+++ GIVEN INFORMATION

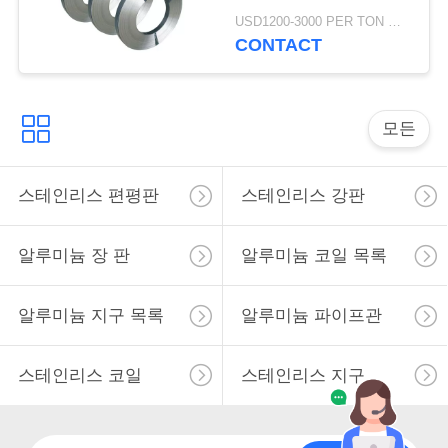
용
증거를 엷게 하고십시
USD1200-3000 PER TON MOQ:1TON
오/두껍게 벽으로 막으
CONTACT
을
십시오
요
청
모든
하
스테인리스 편평판
스테인리스 강판
십
시
알루미늄 장 판
알루미늄 코일 목록
오
알루미늄 지구 목록
알루미늄 파이프관
사
스테인리스 코일
스테인리스 지구
이
트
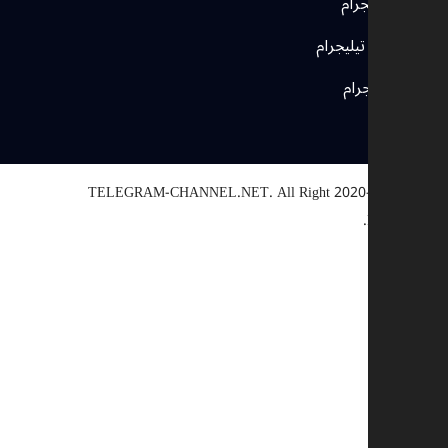
قنوات تيليجرام
مجموعات تيليجرام
بوتات تيليجرام
TELEGRAM-CHANNEL.NET.
All Right
© 2020-2025
Reserved.
اختيار سبب
أخرى
رابط معطل
حقوق النشر
تناقض
احتيال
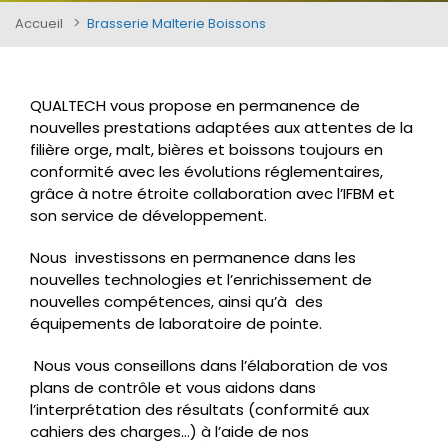
Accueil
Brasserie Malterie Boissons
QUALTECH vous propose en permanence de
nouvelles prestations adaptées aux attentes de la
filière orge, malt, bières et boissons toujours en
conformité avec les évolutions réglementaires,
grâce à notre étroite collaboration avec l’IFBM et
son service de développement.
Nous investissons en permanence dans les
nouvelles technologies et l’enrichissement de
nouvelles compétences, ainsi qu’à des
équipements de laboratoire de pointe.
Nous vous conseillons dans l’élaboration de vos
plans de contrôle et vous aidons dans
l’interprétation des résultats (conformité aux
cahiers des charges…) à l’aide de nos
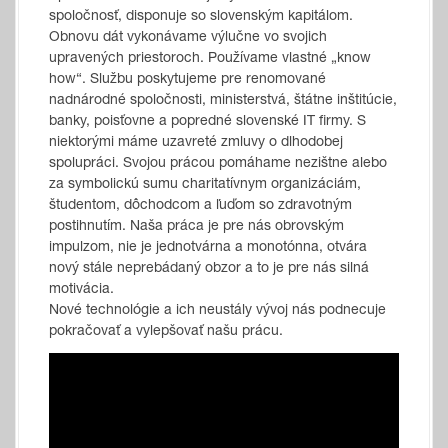
spoločnosť, disponuje so slovenským kapitálom.
Obnovu dát vykonávame výlučne vo svojich
upravených priestoroch. Používame vlastné „know
how“. Službu poskytujeme pre renomované
nadnárodné spoločnosti, ministerstvá, štátne inštitúcie,
banky, poisťovne a popredné slovenské IT firmy. S
niektorými máme uzavreté zmluvy o dlhodobej
spolupráci. Svojou prácou pomáhame nezištne alebo
za symbolickú sumu charitatívnym organizáciám,
študentom, dôchodcom a ľuďom so zdravotným
postihnutím. Naša práca je pre nás obrovským
impulzom, nie je jednotvárna a monotónna, otvára
nový stále neprebádaný obzor a to je pre nás silná
motivácia.
Nové technológie a ich neustály vývoj nás podnecuje
pokračovať a vylepšovať našu prácu.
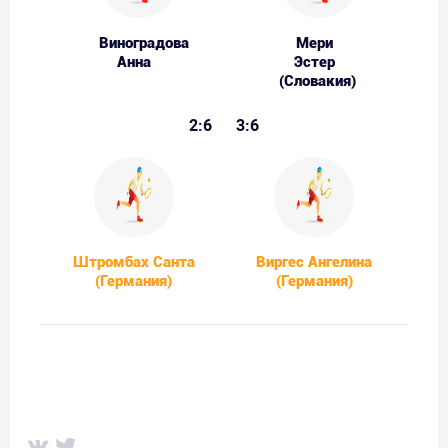
Виноградова
Мери
Анна
Эстер
(Словакия)
2:6
3:6
Штромбах Санта
Виргес Ангелина
(Германия)
(Германия)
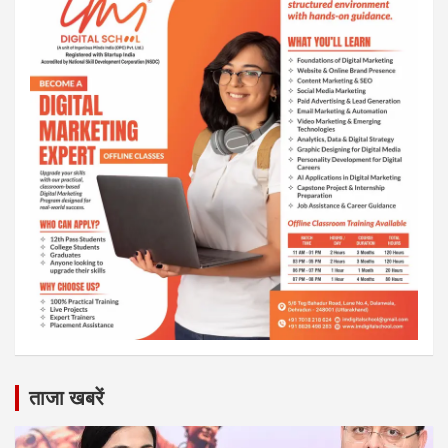
ताजा खबरें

++++++

#### TASK TO COMPLETE:
Reproduce the records exactly, starting with their first line and ending with the line that contains "grâce à notre", though pictures should be dropped.

#### COMPLETED EXERCISE:
용
증거를 엷게 하고십시
USD1200-3000 PER TON MOQ:1TON
오/두껍게 벽으로 막으
CONTACT
을
십시오
요
청
모든
하
스테인리스 편평판
스테인리스 강판
십
시
알루미늄 장 판
알루미늄 코일 목록
오
알루미늄 지구 목록
알루미늄 파이프관
사
스테인리스 코일
스테인리스 지구
이
트
قنوات تيليجرام
مجموعات تيليجرام
بوتات تيليجرام
TELEGRAM-CHANNEL.NET.
All Right
© 2020-2025
Reserved.
اختيار سبب
أخرى
رابط معطل
حقوق النشر
تناقض
احتيال
Accueil
Brasserie Malterie Boissons
QUALTECH vous propose en permanence de
nouvelles prestations adaptées aux attentes de la
filière orge, malt, bières et boissons toujours en
conformité avec les évolutions réglementaires,
grâce à notre étroite collaboration avec l’IFBM et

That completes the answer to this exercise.